A single browser app, served from the VM (WebGL rendering needs no X server), that combines a conversational agent (the workflow pattern is introduced in Tutorial 11) with tabbed views over one workflow. It is a front-end over the existing TOML spine — the same configs the CLI and agent already use, no parallel logic:

  • Chat — driven by Pi.dev as the agent backend (not a homegrown loop); Pi.dev does the agentic work — reading the schema, writing, validating and running configs — and the workbench renders the conversation and its results inline.
  • Geometry — interactive 3D of the structure the agent just built (weas-widget / py3Dmol), with natural-language edits round-tripping to the agent.
  • Workflow — the node-based editor: the pipeline DAG (geometry → sample → select → label → dataset → train) as nodes, edited visually and (de)serialised to/from the TOML the CLI runs.
  • Dataset — interactive exploration of the generated dataset with chemiscope (structure–property maps linked to per-frame structures, descriptors, energies and forces).

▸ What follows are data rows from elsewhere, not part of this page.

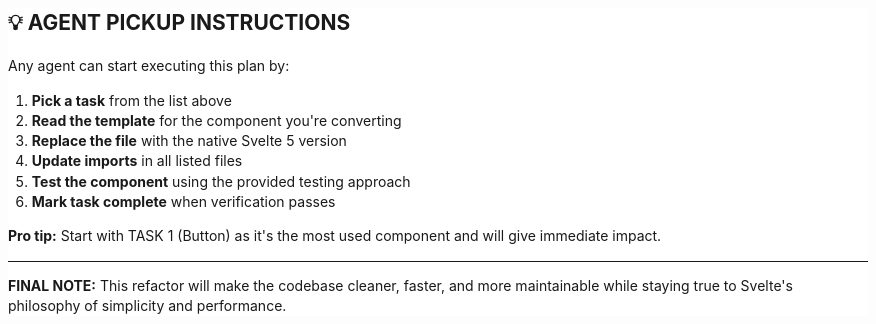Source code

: 
## 💡 AGENT PICKUP INSTRUCTIONS

Any agent can start executing this plan by:

1. **Pick a task** from the list above
2. **Read the template** for the component you're converting
3. **Replace the file** with the native Svelte 5 version
4. **Update imports** in all listed files
5. **Test the component** using the provided testing approach
6. **Mark task complete** when verification passes

**Pro tip:** Start with TASK 1 (Button) as it's the most used component and will give immediate impact.

---

**FINAL NOTE:** This refactor will make the codebase cleaner, faster, and more maintainable while staying true to Svelte's philosophy of simplicity and performance.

Likely Streamlit/Gradio + stmol/py3Dmol + the chemiscope widget; the node editor emits the serialised TOML DAG. Details TBD.


Dependency graph

graph TD
    P0["✅ Phase 0<br/>Foundation"]
    P1A["✅ Phase 1 Ch.1<br/>Surfaces + MC"]
    P1B["✅ Phase 1 Ch.2<br/>Geometry breadth"]
    P1C["✅ Phase 1 Ch.3<br/>providers, liquid, intercalation"]
    P2["🟡 Phase 2<br/>DFT labeling"]
    HPC["🟡 Containers + HPC<br/>any Slurm cluster"]
    P3["🔜 Phase 3<br/>Training + Validation"]
    P4["🔜 Phase 4<br/>Active Learning"]
    P5["🔜 Phase 5<br/>Orchestration"]
    P6["🔜 Phase 6<br/>Polish"]

    P0 --> P1A --> P1B --> P1C
    P0 --> P2
    P2 --> P3 --> P4 --> P5 --> P6
    HPC -.-> P2
    HPC -.-> P3